Behavioral advertising: a grudging thumbs up

August 24th, 2007 by Hugh Kennedy

Behavioral banner advertising is all the rage. The Wall Street Journal, New York Times, and bloggers everywhere have cottoned on to it, and clearly the US Federal Trade Commission is interested. If the federal government takes notice, you know we’ve crossed the chasm.

I can’t help thinking, though, about a piece I ghost-wrote two years ago for a pharmaceutical chemist, who decried the trend toward putting all scientific exploration into a niche and discouraging forays into fields outside one’s specific therapeutic area. The memory of writing that article makes me wonder: Whatever happened to Renaissance Men and Women who branched out and weren’t defined purely on the basis of their clickpaths? Several years down the road, Amazon’s “Customers who bought this item also bought” function continues to elicit a shrug from me. Once in perhaps 1,000 times I see something of interest. Everything else is based on a generic picture of who I am. If you looked at my book or music collection you’d wonder whether I was hopelessly schizophrenic instead of interested in everything. Except NASCAR.

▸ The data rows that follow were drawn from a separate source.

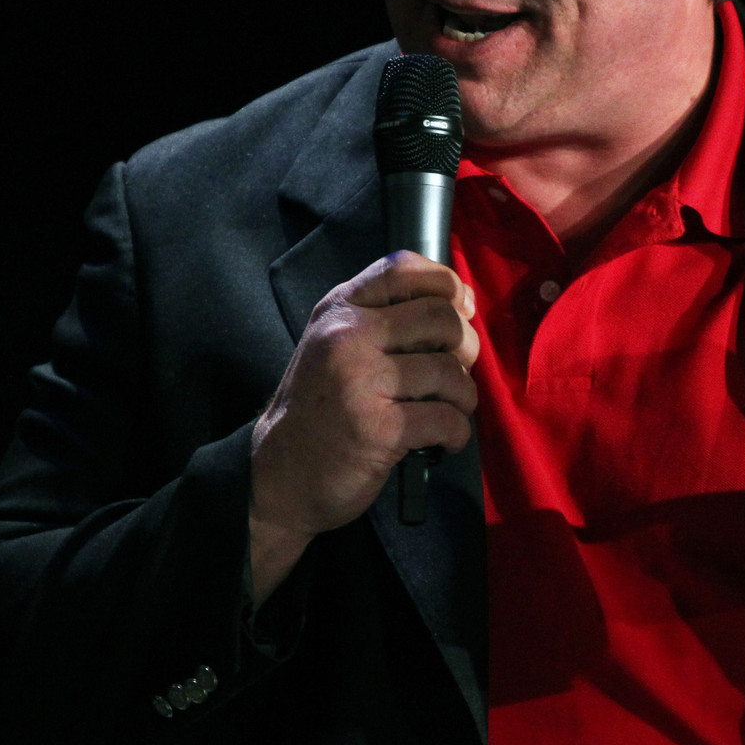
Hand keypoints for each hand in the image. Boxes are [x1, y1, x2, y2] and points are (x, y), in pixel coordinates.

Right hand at [247, 252, 478, 598]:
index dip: (446, 284)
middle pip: (441, 318)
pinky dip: (457, 433)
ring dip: (464, 397)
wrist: (278, 477)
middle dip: (466, 347)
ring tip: (449, 411)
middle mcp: (347, 338)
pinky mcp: (379, 428)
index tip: (461, 310)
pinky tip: (444, 441)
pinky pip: (447, 418)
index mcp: (338, 311)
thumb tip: (462, 302)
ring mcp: (361, 382)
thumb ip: (385, 319)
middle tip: (455, 375)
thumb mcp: (335, 347)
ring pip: (450, 371)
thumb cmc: (319, 411)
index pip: (403, 268)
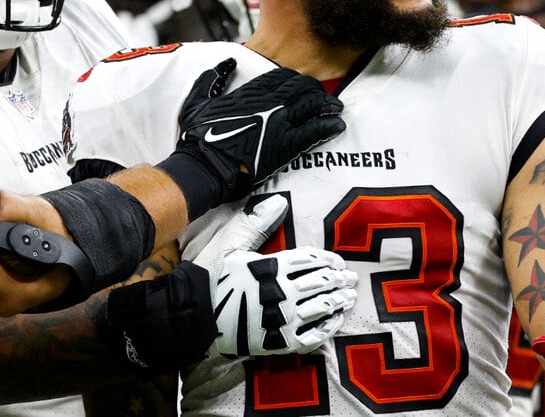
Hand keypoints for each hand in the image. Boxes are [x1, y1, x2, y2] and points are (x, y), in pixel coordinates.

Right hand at [177, 59, 344, 202]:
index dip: (295, 78)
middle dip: (315, 90)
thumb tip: (227, 64)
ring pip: (313, 105)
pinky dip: (329, 126)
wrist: (205, 166)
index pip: (282, 76)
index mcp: (250, 92)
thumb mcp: (198, 100)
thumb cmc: (198, 137)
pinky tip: (337, 125)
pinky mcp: (287, 146)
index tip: (301, 84)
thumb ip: (212, 79)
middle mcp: (269, 103)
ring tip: (336, 108)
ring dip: (328, 105)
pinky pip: (316, 131)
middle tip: (322, 96)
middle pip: (303, 87)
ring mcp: (280, 123)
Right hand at [196, 194, 357, 356]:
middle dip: (339, 279)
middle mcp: (280, 293)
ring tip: (348, 296)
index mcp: (270, 267)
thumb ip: (256, 222)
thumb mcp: (229, 243)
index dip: (327, 259)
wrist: (195, 315)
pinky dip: (328, 327)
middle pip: (320, 282)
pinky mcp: (279, 342)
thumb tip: (280, 201)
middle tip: (349, 277)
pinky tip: (334, 321)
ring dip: (339, 300)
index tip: (337, 260)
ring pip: (321, 307)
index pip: (309, 259)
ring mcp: (281, 320)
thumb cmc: (211, 276)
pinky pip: (313, 336)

In the end, I suppose the net is that behavioral ads will win the day, thousands of coders in China will design hundreds of versions of the same message for 50 cents an hour, online vendors will sell more long-tail page placements (the equivalent of 4:15 AM Sunday air time), and companies will profit from the fragmentation. To look at what else in the world might inspire us beyond our click paths, we’ll just have to take it offline.